Judge Wald had especially little patience for lawyers who put their own professional advancement over their clients’ best interests. When admonishing lawyers to “always put your program’s best foot forward,” she pulled no punches: “Let the most proficient advocate in the program argue the important case—regardless of how the case came to you or who had it originally.” She said it again: “If you’re not the best advocate for a case, step aside.” That advice came out of her own experience, including her experience on the bench. For Judge Wald had “seen some regrettably weak performances from legal services and other public interest groups that might have been avoided except for the irrepressible ego factor.”

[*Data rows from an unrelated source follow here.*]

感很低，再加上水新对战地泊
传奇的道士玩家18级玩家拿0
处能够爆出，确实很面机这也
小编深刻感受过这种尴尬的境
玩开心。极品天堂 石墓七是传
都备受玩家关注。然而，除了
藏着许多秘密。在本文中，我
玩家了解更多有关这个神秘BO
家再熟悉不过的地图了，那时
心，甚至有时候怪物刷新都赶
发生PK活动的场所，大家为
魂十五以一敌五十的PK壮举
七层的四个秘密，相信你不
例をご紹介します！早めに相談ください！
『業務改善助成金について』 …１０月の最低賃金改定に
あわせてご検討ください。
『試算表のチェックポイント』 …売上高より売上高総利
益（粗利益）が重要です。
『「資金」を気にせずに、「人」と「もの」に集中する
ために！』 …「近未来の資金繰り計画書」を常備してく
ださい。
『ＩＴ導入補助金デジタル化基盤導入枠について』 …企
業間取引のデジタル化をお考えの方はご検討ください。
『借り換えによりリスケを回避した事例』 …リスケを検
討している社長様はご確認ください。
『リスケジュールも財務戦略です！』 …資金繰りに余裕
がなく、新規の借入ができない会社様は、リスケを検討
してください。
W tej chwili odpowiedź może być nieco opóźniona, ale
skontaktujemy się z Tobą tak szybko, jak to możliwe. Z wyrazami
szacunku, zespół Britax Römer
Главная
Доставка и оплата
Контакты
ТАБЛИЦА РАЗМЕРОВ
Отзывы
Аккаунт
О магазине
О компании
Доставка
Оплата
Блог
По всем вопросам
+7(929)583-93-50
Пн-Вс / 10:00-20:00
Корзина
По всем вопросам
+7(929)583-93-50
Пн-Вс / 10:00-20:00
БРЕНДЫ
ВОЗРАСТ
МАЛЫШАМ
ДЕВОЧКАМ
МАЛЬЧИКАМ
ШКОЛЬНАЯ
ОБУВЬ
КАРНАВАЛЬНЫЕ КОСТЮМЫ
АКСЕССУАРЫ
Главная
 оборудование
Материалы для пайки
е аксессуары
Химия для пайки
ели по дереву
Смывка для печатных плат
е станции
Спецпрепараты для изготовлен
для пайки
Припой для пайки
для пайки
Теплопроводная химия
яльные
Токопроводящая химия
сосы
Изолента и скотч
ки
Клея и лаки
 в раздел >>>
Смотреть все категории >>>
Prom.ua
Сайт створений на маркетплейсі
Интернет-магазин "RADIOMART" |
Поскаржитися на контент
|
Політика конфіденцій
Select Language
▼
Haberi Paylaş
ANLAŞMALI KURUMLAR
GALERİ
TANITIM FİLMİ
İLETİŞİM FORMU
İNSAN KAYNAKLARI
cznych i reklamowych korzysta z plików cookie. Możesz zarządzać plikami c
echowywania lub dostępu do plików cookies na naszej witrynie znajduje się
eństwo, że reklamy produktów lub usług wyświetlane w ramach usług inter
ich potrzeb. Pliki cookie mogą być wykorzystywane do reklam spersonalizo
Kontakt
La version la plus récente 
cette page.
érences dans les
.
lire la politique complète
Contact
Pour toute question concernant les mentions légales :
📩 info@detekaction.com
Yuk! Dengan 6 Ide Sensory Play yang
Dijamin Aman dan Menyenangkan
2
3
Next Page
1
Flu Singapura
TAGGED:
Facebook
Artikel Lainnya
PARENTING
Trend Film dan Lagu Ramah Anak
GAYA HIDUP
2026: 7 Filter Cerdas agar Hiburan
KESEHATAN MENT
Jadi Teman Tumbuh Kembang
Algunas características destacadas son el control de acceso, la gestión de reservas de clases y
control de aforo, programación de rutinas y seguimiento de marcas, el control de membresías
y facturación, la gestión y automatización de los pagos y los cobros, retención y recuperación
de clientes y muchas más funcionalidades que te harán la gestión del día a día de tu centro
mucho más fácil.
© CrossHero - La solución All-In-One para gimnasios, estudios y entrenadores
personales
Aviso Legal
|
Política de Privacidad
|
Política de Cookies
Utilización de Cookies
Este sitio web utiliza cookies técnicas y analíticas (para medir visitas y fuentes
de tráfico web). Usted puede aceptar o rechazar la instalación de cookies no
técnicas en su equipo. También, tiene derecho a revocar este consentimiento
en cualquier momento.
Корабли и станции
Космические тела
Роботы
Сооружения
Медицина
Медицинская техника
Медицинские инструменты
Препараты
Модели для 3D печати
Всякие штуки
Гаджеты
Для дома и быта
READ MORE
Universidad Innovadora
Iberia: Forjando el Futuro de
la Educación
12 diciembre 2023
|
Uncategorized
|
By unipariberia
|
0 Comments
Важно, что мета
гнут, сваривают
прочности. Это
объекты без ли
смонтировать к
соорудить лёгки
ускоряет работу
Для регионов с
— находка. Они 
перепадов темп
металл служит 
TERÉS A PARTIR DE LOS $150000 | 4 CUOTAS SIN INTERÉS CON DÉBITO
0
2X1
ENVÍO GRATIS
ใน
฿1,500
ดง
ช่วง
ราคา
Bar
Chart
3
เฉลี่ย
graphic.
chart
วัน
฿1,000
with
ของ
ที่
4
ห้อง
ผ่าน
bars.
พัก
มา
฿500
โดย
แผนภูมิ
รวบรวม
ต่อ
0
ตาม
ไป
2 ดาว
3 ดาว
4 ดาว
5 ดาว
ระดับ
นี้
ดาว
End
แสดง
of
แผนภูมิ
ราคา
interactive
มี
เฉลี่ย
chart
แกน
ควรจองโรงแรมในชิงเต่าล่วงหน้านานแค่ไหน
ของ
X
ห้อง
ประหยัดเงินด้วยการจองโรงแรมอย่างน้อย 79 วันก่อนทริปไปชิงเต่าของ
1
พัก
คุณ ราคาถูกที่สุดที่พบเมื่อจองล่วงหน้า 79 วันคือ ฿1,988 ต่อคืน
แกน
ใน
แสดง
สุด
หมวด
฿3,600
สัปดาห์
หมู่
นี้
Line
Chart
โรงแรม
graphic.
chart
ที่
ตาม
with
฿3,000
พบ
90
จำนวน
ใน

More generally, she observed that throughout the 1980s and early 1990s, as the executive and courts become more and more conservative, the mission of legal-services organizations narrowed in scope and imagination—it “went from the ambitious ‘achieving social change’ to the more modest ‘attaining equal access to justice.'” Judge Wald contemplated that, if and when the climate improved, public-interest organizations might revisit their plans and goals.

Should we be aspiring to do even more? It’s a tough question for any organization, including our own—whose mission focuses on “seeking to help our justice system serve everyone” and “supporting policies that expand access to justice.” In the current environment, perhaps broader ambitions seem fanciful. But Judge Wald reminds us to revisit and reconsider our goals when times and environments change, and not to become complacent.

In the meantime, we can remember Judge Wald as someone who was talented and generous and disciplined and humble and who felt compelled to push—and keep pushing—to improve her community and country. She was an irreplaceable lawyer and judge and offers pointed lessons to us all.